Il y a des avantages et des inconvénients à ce que ce match soit disputé sous le toit — et la plupart semblent favoriser l’Australien de 26 ans.

  1. Il est le meilleur serveur et l’absence de soleil ou de vent favorise généralement le meilleur serveur.
  2. Il a déjà joué sur le Court 1 lors de sa victoire contre Ugo Humbert, mardi et mercredi.
  3. Le public, qui est généralement de son côté, sera plus bruyant sous le toit.
  4. Si le match se déroulait à l’extérieur, sans toit, et qu’il y avait des interruptions dues à la pluie, Auger-Aliassime, qui est plus jeune et plus souple, aurait plus de facilité à gérer la situation.   

Les facteurs favorisant Auger-Aliassime si le match se déroule sous le toit

  1. Des conditions plus lentes, le terrain retenant plus d’humidité.
  2. Il est plus en forme que Kyrgios — surtout que l’Australien a passé près de deux heures vendredi à disputer un match de double mixte avec Venus Williams — et est moins vulnérable aux blessures ou à la fatigue.

Auger-Aliassime a certes battu Kyrgios sur le gazon du Queen’s Club il y a deux ans, mais ce joueur-là ne ressemblait en rien à celui qui s’est présenté à Wimbledon plein d’enthousiasme et de bonne humeur cette année.

Mais il ne faut pas croire qu’il s’agit d’un mauvais garçon du tennis complètement réformé. Comme le rapporte le compte Twitter de Tennis Podcast vendredi, voici ce que Kyrgios a dit à l’arbitre de chaise lorsqu’il s’est fait briser son service en double mixte : « De quoi parlez-vous, bo***l ? C’est la même chose, bo***l ! C’est la même p***in de chose ! »

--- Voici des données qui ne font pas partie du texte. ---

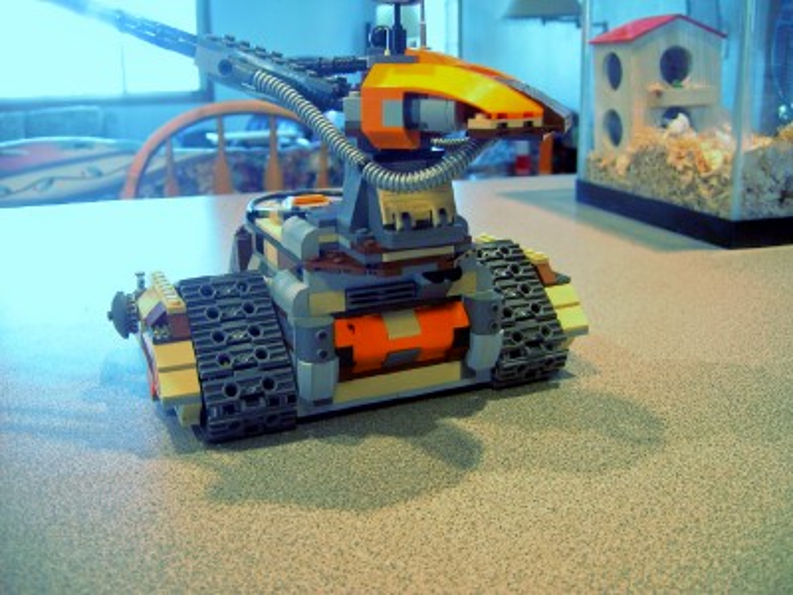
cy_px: 298
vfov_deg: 40.7
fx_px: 802
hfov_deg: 52.6
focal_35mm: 35
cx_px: 396
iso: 200
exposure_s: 1/15
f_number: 2.8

S’il y a un preux chevalier sur le Court 1 samedi, ce ne sera assurément pas le personnage tempétueux et grossier du pays des kangourous.

PHOTO D’ARCHIVES

On peut voir la flèche de l’église St. Mary’s à l’arrière-plan de nombreuses photos de Wimbledon. Le grand joueur australien Lew Hoad s’est marié dans cette église en juin 1955, un an avant qu’il ne remporte son premier titre de simple au All-England Club.